House Republican leaders say they want the state, service providers and insurers to negotiate a resolution over the summer. But the Senate moved unanimously in favor of charging insurers for the program starting next year; and when the House voted down the bill earlier this month, the Senate quickly attached the policy onto an unrelated proposal dealing with child custody issues.
Ayotte has repeatedly accused insurers of acting in bad faith on the issue, which insurers deny.
A statewide open enrollment plan
Top Republicans strongly back the idea of allowing New Hampshire public school students to decide to attend school in any district of their choosing, regardless of where they live.
But how to finance the program and divvy up costs between the state, the district where a student lives, and the district where they attend school, remains a bipartisan concern. The proposal legislative negotiators are working on envisions a 500 student cap for the first year, with the cap increasing by 25% the next year, if the number of participating students reach 90% of the cap.
Local education officials remain concerned about costs expected to be borne by districts, and how open enrollment could complicate school budget planning. Gov. Ayotte generally supports efforts to give families more options in education by has steered clear of weighing in on any specific open enrollment plan.
Requiring local voters to weigh a tax cap on school spending
Another bill that could affect school spending – and taxes – is a proposal that aims to force local voters to consider imposing a cap on school taxes, accounting for inflation and growth in the local tax base.
Under the House’s version of the bill, cities and towns would vote on a tax cap in every state election. The Senate version of the bill calls for local voters to consider a school tax cap once, in November.

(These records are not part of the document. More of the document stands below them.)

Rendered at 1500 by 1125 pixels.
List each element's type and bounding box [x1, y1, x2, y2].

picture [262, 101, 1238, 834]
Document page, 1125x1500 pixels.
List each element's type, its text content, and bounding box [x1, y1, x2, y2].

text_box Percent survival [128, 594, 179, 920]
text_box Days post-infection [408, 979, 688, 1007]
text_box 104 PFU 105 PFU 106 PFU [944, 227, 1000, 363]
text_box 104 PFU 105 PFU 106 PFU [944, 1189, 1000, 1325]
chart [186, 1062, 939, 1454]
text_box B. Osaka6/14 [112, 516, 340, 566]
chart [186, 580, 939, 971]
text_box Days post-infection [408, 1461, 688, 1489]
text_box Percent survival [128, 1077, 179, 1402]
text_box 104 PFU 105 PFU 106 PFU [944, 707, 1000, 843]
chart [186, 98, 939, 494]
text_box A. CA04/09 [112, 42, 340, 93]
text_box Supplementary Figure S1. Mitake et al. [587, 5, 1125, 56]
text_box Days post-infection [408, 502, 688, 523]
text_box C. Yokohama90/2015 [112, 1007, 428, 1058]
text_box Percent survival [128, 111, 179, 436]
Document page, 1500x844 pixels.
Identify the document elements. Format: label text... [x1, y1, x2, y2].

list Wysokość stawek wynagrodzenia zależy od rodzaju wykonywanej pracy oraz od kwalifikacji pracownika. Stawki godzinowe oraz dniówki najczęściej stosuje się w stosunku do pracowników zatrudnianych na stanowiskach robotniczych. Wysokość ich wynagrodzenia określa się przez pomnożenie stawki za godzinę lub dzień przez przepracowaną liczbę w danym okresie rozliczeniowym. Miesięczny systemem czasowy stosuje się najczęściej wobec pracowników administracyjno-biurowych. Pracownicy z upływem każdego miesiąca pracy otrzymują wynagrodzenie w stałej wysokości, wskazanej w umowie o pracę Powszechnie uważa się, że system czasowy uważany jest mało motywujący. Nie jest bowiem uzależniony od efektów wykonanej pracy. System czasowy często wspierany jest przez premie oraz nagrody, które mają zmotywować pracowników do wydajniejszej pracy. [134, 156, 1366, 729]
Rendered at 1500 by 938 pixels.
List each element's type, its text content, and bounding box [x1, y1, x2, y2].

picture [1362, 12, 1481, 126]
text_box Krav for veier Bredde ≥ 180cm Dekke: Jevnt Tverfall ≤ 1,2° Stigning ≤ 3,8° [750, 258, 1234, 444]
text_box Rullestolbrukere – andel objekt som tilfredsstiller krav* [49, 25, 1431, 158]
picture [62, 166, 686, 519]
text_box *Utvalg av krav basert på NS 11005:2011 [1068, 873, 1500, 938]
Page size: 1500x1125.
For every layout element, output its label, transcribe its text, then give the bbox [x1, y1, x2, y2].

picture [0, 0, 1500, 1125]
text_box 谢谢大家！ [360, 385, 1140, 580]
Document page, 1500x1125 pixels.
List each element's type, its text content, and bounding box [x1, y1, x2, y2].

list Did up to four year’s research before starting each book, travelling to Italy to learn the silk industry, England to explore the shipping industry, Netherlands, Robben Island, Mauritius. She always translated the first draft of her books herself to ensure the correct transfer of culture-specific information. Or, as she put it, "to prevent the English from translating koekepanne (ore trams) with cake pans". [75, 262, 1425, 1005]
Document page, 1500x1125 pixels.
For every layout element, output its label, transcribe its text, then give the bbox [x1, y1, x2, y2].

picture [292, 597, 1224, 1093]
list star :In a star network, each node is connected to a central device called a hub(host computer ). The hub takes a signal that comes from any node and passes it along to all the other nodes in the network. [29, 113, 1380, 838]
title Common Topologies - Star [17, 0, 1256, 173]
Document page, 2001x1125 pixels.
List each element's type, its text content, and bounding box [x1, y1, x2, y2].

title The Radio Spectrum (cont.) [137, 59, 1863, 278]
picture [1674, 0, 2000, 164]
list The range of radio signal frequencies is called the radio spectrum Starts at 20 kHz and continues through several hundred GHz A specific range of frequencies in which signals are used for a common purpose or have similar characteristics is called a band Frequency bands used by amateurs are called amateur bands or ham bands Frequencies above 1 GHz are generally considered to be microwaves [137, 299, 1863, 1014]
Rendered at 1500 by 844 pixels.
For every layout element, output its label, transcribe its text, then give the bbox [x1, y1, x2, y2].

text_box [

The bill is one of several that lawmakers have taken up this year that gets at the question of local versus state governments, and where decisions affecting local taxpayers are made best. Top Republicans in Concord seem increasingly comfortable imposing policies on local governments. And that includes Gov. Kelly Ayotte, who threw her conceptual support behind the Senate version of the bill last week, telling reporters that a one-time vote was fine by her.
“Having people weigh in is a positive," Ayotte said.